Muskusrattenbestrijder speurt iedere dag langs watergangen

Als muskusratten hun eigen gang gaan, kunnen een mannetje en een vrouwtje binnen de kortste keren een enorme familie produceren. “En dat is niet goed voor de dijken en kades waarin ze wonen. Die kunnen ze helemaal kapot graven. Één muskusrat kan jaarlijks twaalf kruiwagens zand verplaatsen”, vertelt Tjitse Kuipers van Waterschap Zuiderzeeland. Samen met zijn hond Floris speurt hij daarom iedere dag naar muskusratten in het gebied ten noordoosten van Emmeloord. 

Muskusratten worden bestreden door Waterschap Zuiderzeeland. Medewerker met hond en werkmiddelen in actie bij het water.

‘“De mooiste baan van de wereld”, vindt Tjitse. “Ik houd van de natuur en met dit werk ben je de hele dag buiten. Heerlijk.” Laatst zag hij nog een spitsmuisje zwemmen over de vaart. “En ik kwam een kiekendievennest tegen. Wie ziet dat nou? Ik wel, gewoon tijdens mijn werk. Dat is toch geweldig?”

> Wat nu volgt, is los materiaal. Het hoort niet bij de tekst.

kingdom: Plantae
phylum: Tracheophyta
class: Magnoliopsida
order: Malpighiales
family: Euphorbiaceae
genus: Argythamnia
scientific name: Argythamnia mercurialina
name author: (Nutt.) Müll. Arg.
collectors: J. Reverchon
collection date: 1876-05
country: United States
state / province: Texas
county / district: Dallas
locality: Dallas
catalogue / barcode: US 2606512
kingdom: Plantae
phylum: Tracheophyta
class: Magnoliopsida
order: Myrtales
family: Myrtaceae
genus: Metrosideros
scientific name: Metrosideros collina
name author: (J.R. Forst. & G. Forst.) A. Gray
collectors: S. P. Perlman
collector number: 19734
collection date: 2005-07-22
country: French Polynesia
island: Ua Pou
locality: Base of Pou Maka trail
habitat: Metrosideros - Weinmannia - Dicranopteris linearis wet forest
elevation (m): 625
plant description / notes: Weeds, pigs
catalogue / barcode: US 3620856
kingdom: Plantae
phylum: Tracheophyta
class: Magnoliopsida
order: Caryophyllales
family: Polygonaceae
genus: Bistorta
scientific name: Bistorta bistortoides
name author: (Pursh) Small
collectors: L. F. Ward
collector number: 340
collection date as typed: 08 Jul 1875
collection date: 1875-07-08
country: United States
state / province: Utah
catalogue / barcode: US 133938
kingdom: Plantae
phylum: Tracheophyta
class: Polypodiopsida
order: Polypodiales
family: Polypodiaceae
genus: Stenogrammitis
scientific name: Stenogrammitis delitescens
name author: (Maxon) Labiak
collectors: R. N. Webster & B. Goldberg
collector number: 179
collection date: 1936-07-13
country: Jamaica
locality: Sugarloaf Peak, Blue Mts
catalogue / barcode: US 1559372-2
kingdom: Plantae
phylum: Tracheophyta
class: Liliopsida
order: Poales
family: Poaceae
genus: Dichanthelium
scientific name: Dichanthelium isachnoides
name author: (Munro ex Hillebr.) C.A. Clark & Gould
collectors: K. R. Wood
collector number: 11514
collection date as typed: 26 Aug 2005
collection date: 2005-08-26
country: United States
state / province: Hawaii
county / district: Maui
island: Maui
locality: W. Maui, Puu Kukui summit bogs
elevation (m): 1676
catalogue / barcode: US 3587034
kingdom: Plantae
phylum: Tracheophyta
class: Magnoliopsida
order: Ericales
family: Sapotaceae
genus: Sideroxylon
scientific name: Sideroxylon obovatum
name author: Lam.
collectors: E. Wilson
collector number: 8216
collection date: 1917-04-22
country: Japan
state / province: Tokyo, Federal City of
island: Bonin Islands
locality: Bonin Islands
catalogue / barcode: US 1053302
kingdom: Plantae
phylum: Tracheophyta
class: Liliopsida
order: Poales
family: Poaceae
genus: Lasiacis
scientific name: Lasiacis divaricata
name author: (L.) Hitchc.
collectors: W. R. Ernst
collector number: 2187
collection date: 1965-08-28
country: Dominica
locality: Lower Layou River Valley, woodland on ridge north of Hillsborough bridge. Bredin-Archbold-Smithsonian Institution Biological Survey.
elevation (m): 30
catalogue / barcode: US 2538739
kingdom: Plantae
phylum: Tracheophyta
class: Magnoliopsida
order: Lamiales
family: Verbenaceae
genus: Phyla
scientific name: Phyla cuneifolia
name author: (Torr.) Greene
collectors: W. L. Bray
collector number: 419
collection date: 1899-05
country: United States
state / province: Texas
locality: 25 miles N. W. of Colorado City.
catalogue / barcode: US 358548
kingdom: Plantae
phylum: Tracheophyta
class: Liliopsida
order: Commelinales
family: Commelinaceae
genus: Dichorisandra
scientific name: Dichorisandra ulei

Muskusratten met jongen zorgen voor schade

In een jaar tijd kan één paar muskusratten zorgen voor twintig nakomelingen. In vijf jaar tijd zijn dat dan in totaal 20.000 nakomelingen. Tjitse: “Ieder koppeltje bouwt een nest. Nesten noemen we bouwen. De ingang van een bouw ligt onder water. Dat heet een waterslot. Vanaf daar graven ze een pijp naar binnen richting de leefruimte. Een bouw kan meerdere leefruimtes hebben en heel wat meters breed en diep zijn. Als je daar niks aan doet, dan kunnen uiteindelijk onze dijken instorten. Dat zou een ramp zijn voor Flevoland, maar ook voor heel Nederland.”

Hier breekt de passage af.